How to Use This Simulation
- In the Sampling Simulator tab, click "Draw Samples" to pull a biased and an unbiased sample from the same population. Watch how their means compare to the population mean.
- Draw multiple samples and watch the bias tracker - sampling error scatters randomly, but bias stays tilted in the same direction every time.
- Switch to the Variable Classification tab to practice identifying variable roles and data types across 10 research scenarios.
- Check the Explanation Panel below - it updates as you interact and names the distinction between sampling error and bias.
Every variable in a study can be classified along multiple dimensions: its role in the study (explanatory or response) and its data type (qualitative or quantitative; if quantitative, discrete or continuous). These classifications determine which statistical methods apply. Classify both variables in each scenario below.
Note: "Explanatory" and "response" are sometimes called "independent" and "dependent" in other textbooks.
What's Happening
Quick Check
A survey asks college students to rate their campus dining hall on a scale of 1 to 5 stars. A student calculating the results reports the mean rating as 3.2 stars. Their statistics professor says the mean may not be the most appropriate measure for this variable. Why?
Try This
A phone survey calls 1,000 randomly selected households between 10 AM and 2 PM on weekdays and asks about employment status and daily screen time. (1) Identify whether sampling bias is present and what kind. (2) If researchers want to study whether employment status predicts screen time, identify the explanatory and response variables. (3) Classify each variable as qualitative or quantitative, and if quantitative, discrete or continuous. Verify your classifications by comparing to a similar preset in the simulator.
Two studies investigate how much sleep college students get per night. Study A hands out surveys to students leaving a campus gym at 6 AM. Study B emails a survey link to 500 randomly selected student email addresses; 200 respond. (1) Name the sampling method in each study. (2) Describe the likely direction of bias in each - would each method overestimate or underestimate average sleep? (3) Classify the variables in each study. (4) Explain in one sentence why the same question ("how much do students sleep?") produces different answers depending on the sampling method.
A news headline reads: "Fitness app users walk 40% more than the average American, study finds." The study analyzed step-count data from 50,000 users of a popular fitness tracking app. (1) Classify the study design (observational or experiment). (2) Identify the sampling method and describe at least two bias risks. (3) Identify the variables and classify each by role and data type. (4) Write one sentence stating what the study's design and sample actually support, and one sentence stating what the headline implies but the data cannot confirm. (5) Propose one specific change to the study that would make the headline's claim stronger.
Instructor Notes
Teaching Notes
This simulation is most effective when you let students draw 5-10 samples before explaining the distinction between sampling error and sampling bias. The bias tracker dot chart makes the distinction visible: random sample signed differences scatter both directions and average toward zero; biased sample signed differences cluster on one side. Let students describe the pattern they see before naming it.
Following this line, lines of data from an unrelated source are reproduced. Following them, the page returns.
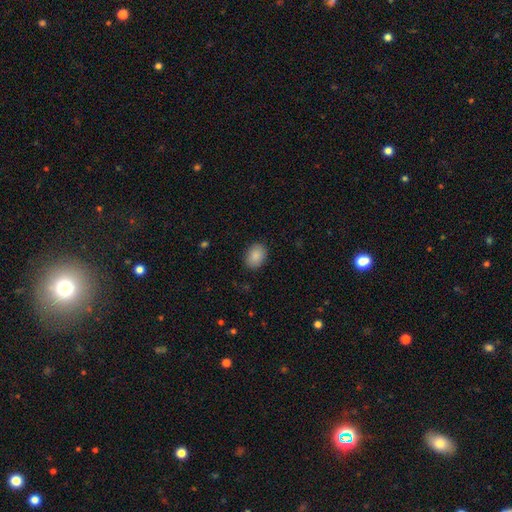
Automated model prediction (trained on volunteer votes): smooth-or-featured: smooth: 89% | star or artifact: 7% | featured or disk: 4%
  how-rounded: in between: 65% | round: 34% | cigar-shaped: 1%
  merging: none: 88% | minor disturbance: 8% | major disturbance: 2% | merger: 1%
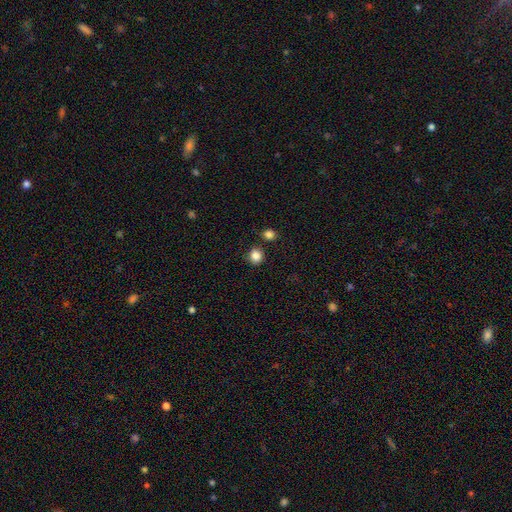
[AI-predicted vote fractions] Smooth or featured?
  - smooth: 85% *
  - star or artifact: 11%
  - featured or disk: 4%
How rounded?
  - round: 81% *
  - in between: 18%
  - cigar-shaped: 1%
Merging?
  - none: 81% *
  - minor disturbance: 10%
  - merger: 7%
  - major disturbance: 3%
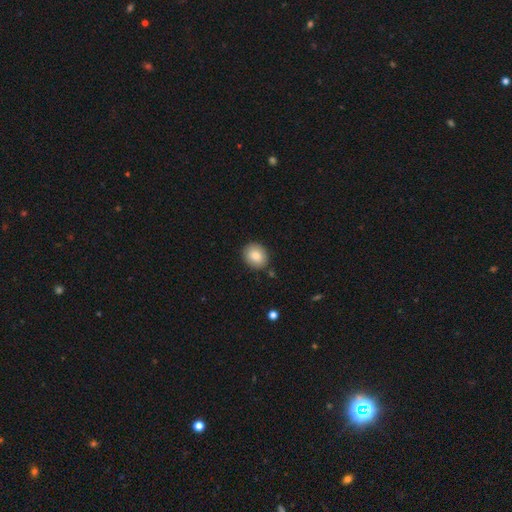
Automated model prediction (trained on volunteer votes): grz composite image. It shows a smooth galaxy with no disk features (84%) that is round (63%). Merging: none (86%).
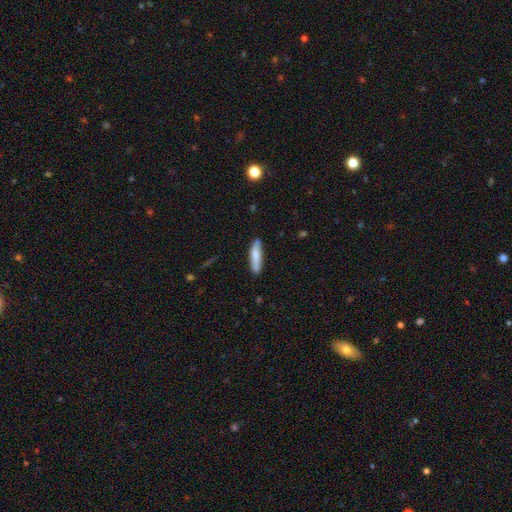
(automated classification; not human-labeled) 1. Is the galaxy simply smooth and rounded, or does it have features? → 74% smooth, 20% featured or disk, 6% star or artifact.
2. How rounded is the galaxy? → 79% cigar-shaped, 19% in between, 1% round.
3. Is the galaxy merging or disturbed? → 82% none, 14% minor disturbance, 2% major disturbance, 2% merger.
The variable classification tab addresses a separate but related objective. Students who can identify "qualitative" and "quantitative" in isolated examples often struggle when a variable uses numbers but represents categories (star ratings, zip codes, jersey numbers). Scenario 8 (driver rating, 1-5 stars) is designed to surface this confusion.
Common Student Errors
- Confusing "sampling error" (natural random variability) with "an error in sampling" (a mistake). The term sounds like something went wrong, but sampling error is expected and unavoidable.
- Believing a large sample automatically fixes bias. The Literary Digest polled 2.4 million people and still got the 1936 election wrong - sample size doesn't fix a biased sampling method.
- Treating "qualitative" and "explanatory" as mutually exclusive categories. A variable's role (explanatory/response) is independent of its data type (qualitative/quantitative). Treatment group is both qualitative AND explanatory.
- Classifying any numbered variable as quantitative. Star ratings, rankings, and category codes use numbers but represent categories, not quantities.
Discussion Questions
- If you surveyed your campus by standing outside the library, which student populations would be over-represented? Under-represented? How would this affect conclusions about study habits?
- A fitness app company reports that their users average 8,500 steps per day. Why might this number not represent the average American's activity level? What kind of bias is at work?
- Can a study have both selection bias AND response bias at the same time? Give an example.
Exam Connection
Typical exam questions present a research scenario and ask students to (1) identify the type of bias present, (2) classify variables by role and data type, and (3) explain whether the study's conclusions are justified. The Starter challenge directly practices this format. The Challenge tier extends to evaluating headlines against study designs, which appears in more advanced exam questions.